[Start of section]
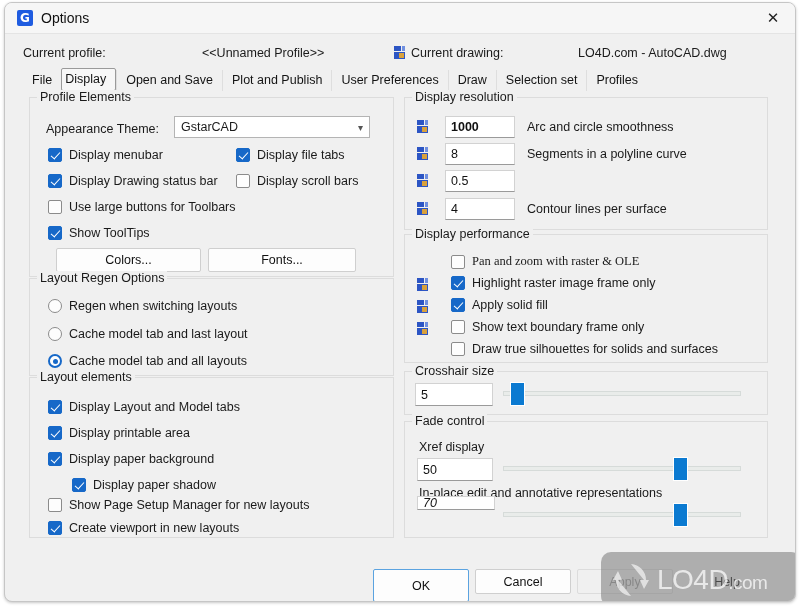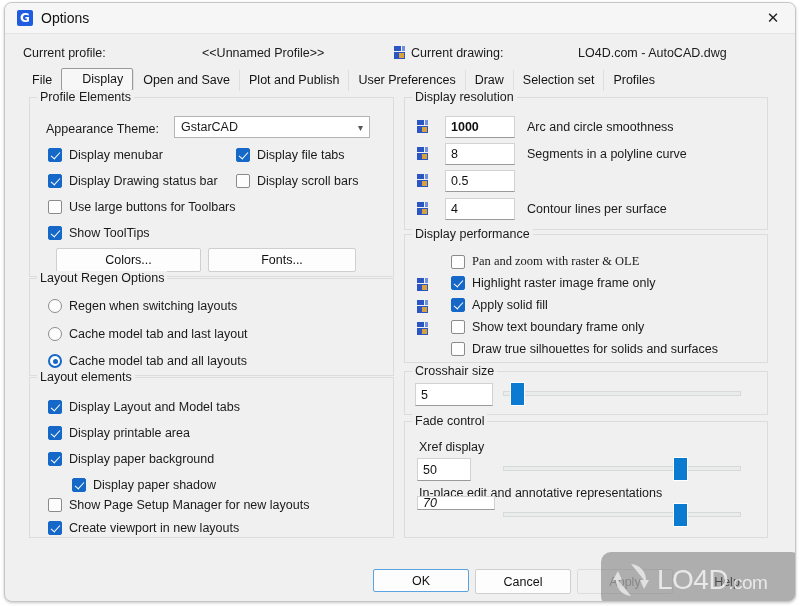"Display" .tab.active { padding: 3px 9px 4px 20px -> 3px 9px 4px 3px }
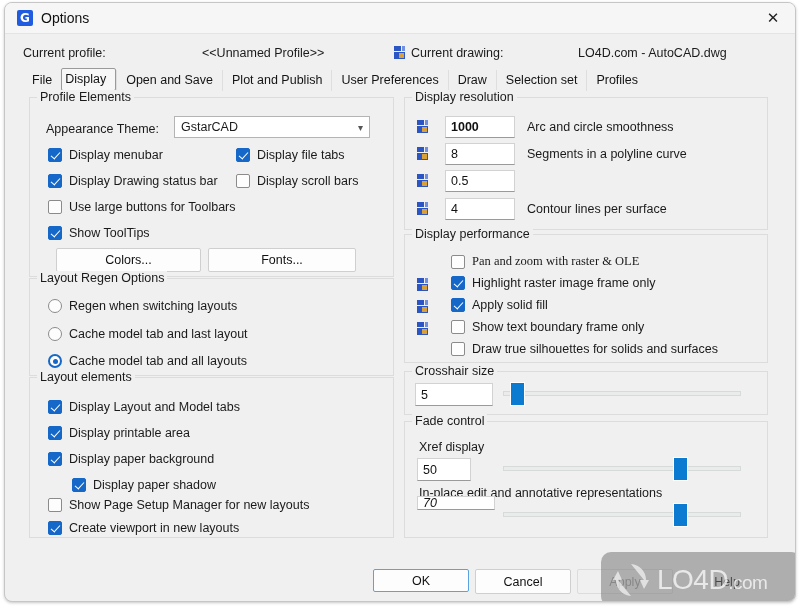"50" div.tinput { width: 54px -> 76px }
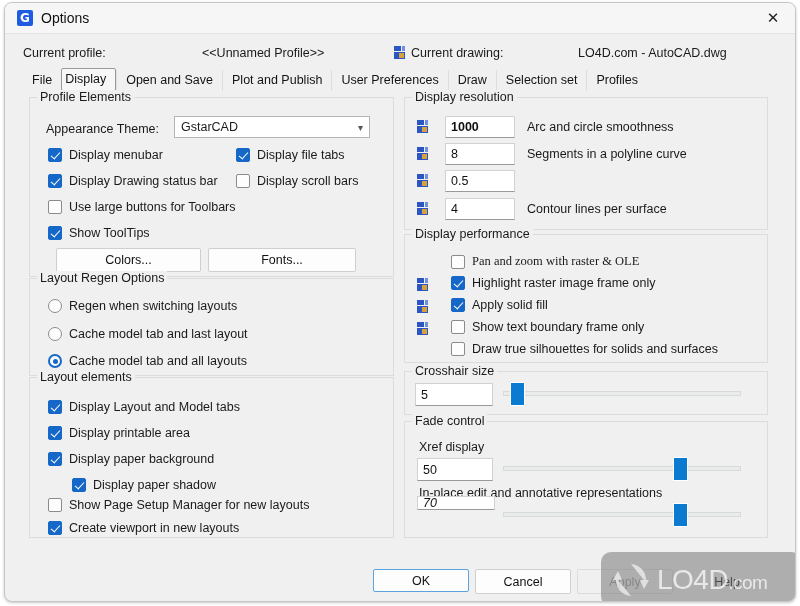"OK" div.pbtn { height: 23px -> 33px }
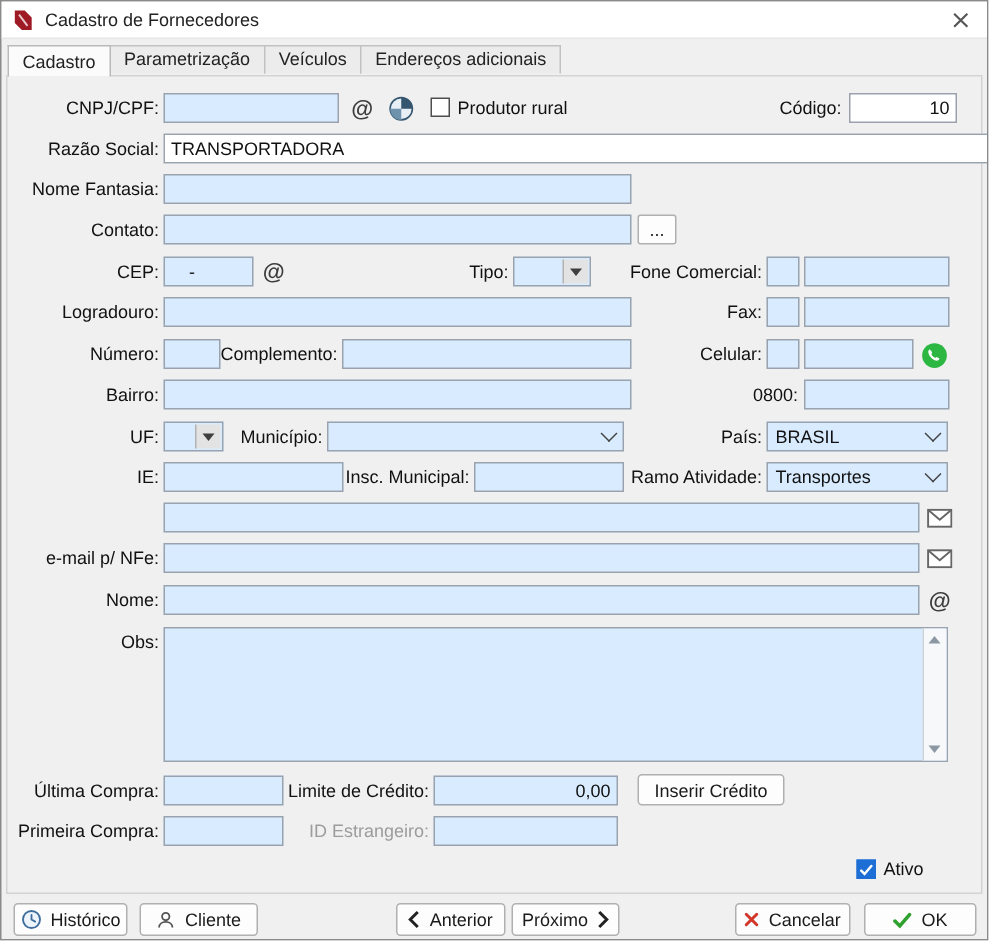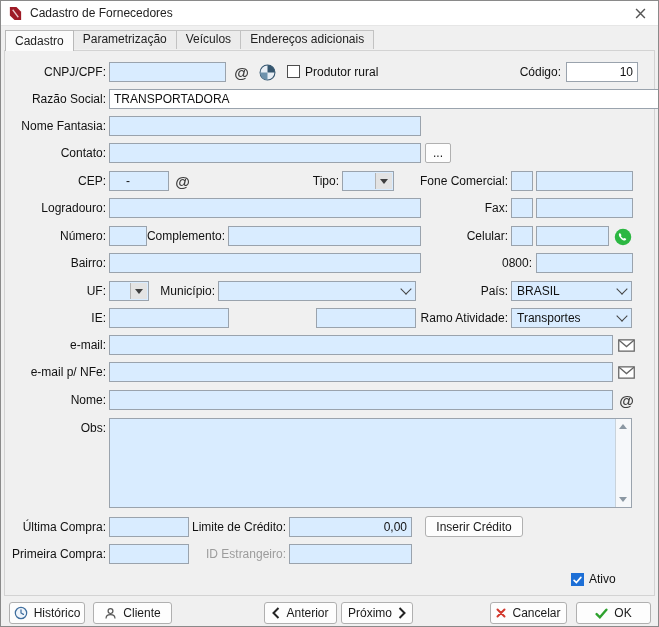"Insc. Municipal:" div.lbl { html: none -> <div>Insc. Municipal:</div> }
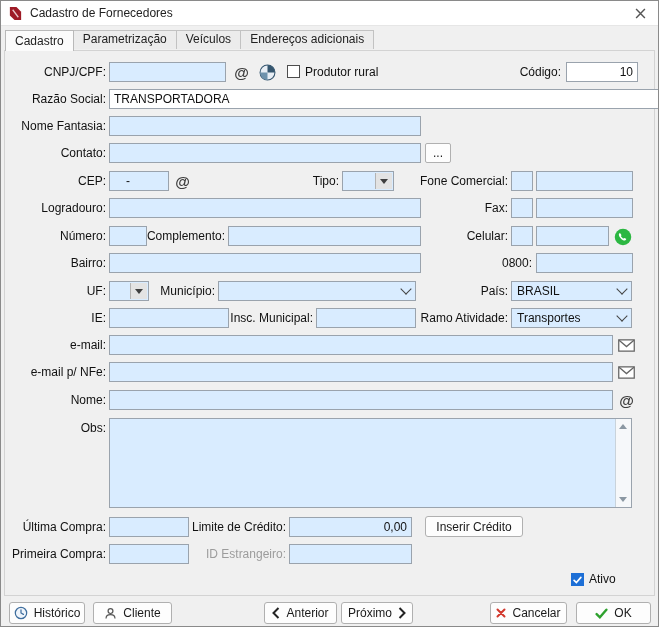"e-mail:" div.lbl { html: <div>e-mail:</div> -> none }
[End of section]
• [EXERCISE DESCRIPTION] Reproduce exactly the line containing "html: none ->" and every line after it in the material above, up to and including the last. Exclude all pictures.

• [ANSWER TO THIS PROBLEM]
"Insc. Municipal:" div.lbl { html: none -> <div>Insc. Municipal:</div> }
"e-mail:" div.lbl { html: <div>e-mail:</div> -> none }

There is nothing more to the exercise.